All losses are put into and accredited by an international Investment Company. We earn our profit from the majority of the interest earned on those investments for the first 12 months. Once the investment matures the client has the option to leave the investment and then they will earn the majority of the interest (meaning they actually start making money from their losses) or they have the option to have their losses paid back to them. My entire concept is based on how does one convince a gambler to rather invest or save their money for a better future instead of losing it in casinos. We gamblers want to gamble, so I have put a casino in the middle to channel the losses into an Investment Company.
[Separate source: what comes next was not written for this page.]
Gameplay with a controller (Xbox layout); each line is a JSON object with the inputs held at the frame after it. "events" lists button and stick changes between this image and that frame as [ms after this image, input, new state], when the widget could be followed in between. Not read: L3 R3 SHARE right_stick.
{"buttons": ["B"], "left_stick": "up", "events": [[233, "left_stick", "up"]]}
You cannot lose you money. Fair enough you will have to wait for the investment to mature but its better than the money being gone forever.
Thats the concept.
After reading the first numbers of assumed profit margins (90% / 12%) i just closed the thread. Notifications made me read a bit more and i caught above:
here's simple maths:
all the winners on a casino - (minus) all the losers on a casino will give you approximately 3-4% gross profit on all of their accumulated bets, translating to anywhere between 25-40% of all accumulated deposits. Assuming a fair business model.
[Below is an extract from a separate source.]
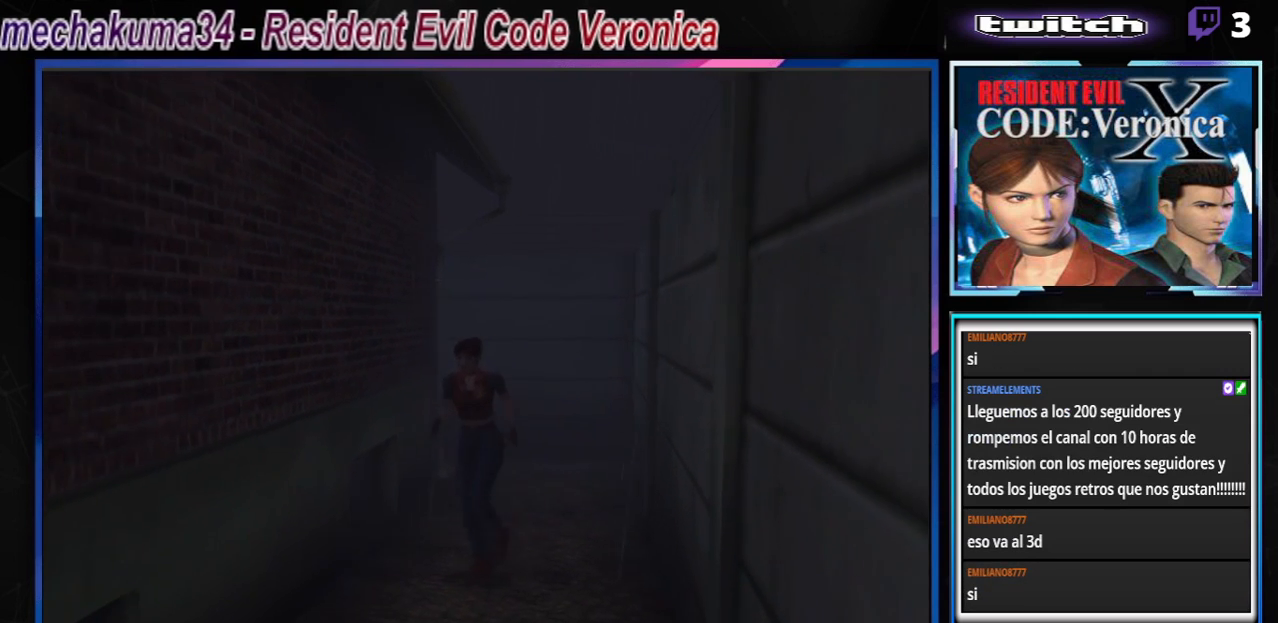
{"buttons": ["B"], "left_stick": "up", "events": [[100, "left_stick", "up-left"], [300, "left_stick", "up"]]}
that 25-40% of deposits are your "losses" which also pay for everything to do with your business, including 10-20% on game providers (depending on which), 2-10% on payment methods (again, depending on which), staff, salaries, marketing etc etc etc
This already leaves you with a small but reasonable net profit from all of the deposited funds at your casino, inclusive of the ones that came from winning players.
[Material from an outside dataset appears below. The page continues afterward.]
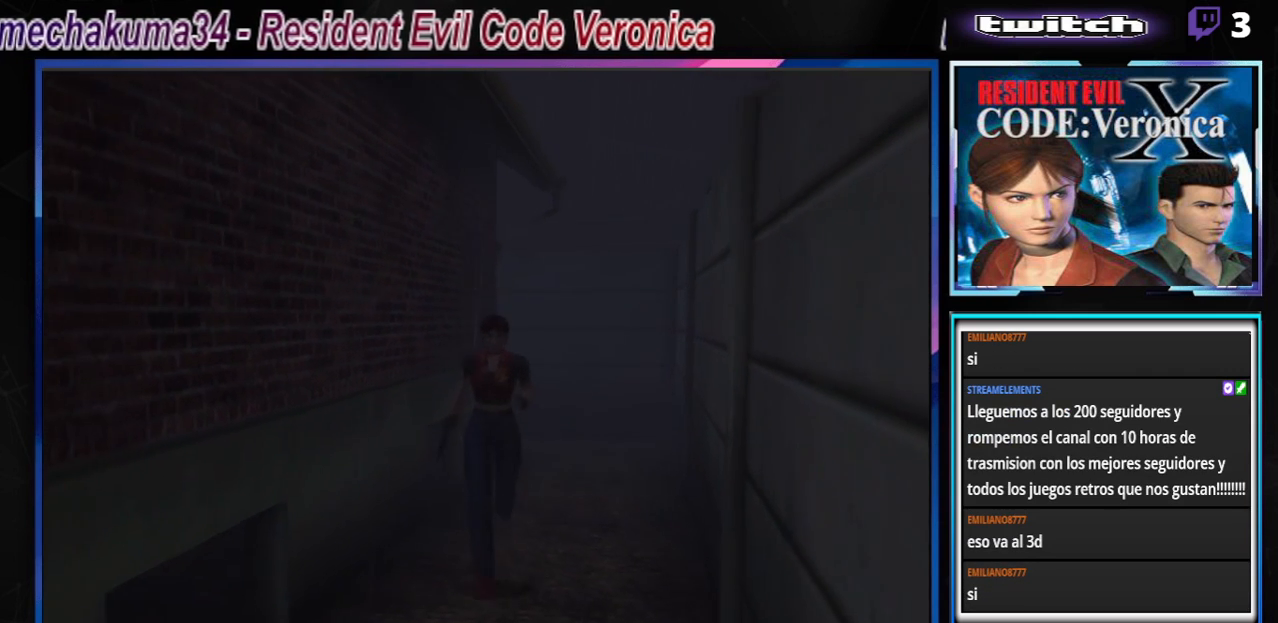
{"buttons": ["B"], "left_stick": "up", "events": [[300, "left_stick", "up-right"], [467, "left_stick", "up"]]}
Your business model assumes that all your "earned" losses are given into an investment fund, meaning that you have no access to them, so here are my questions:
1. What pays your winners? (EDIT: + salaries, game providers, and all other costs needed to keep you operational) As in, what manages your cash flow if all your earnings are locked for a year? You have to have an immense, and i do mean immense, backing to completely eradicate the need to churn the money.
2. Taking the massive white elephant "IF" of number 1 aside, here is the next pickle: If your investment fund yields anything, then the guaranteed investments wont surpass more than 3-4% annual yield. Anything more than that and you are moving into the realm of non-guaranteed investments - meaning you can easily LOSE money. To reach 12%+ yield, you have to be investing into highly volatile, high-risk markets which begs the same question as number 1, extended. Where are you paying your winners from in year 1, and how are you mitigating the risk on lost investments in year 2+?
the maths are not adding up.
As my Financial Director would say to me on many of my "next big thing" propositions: "Igor, i can drive a truck through this. Do it again".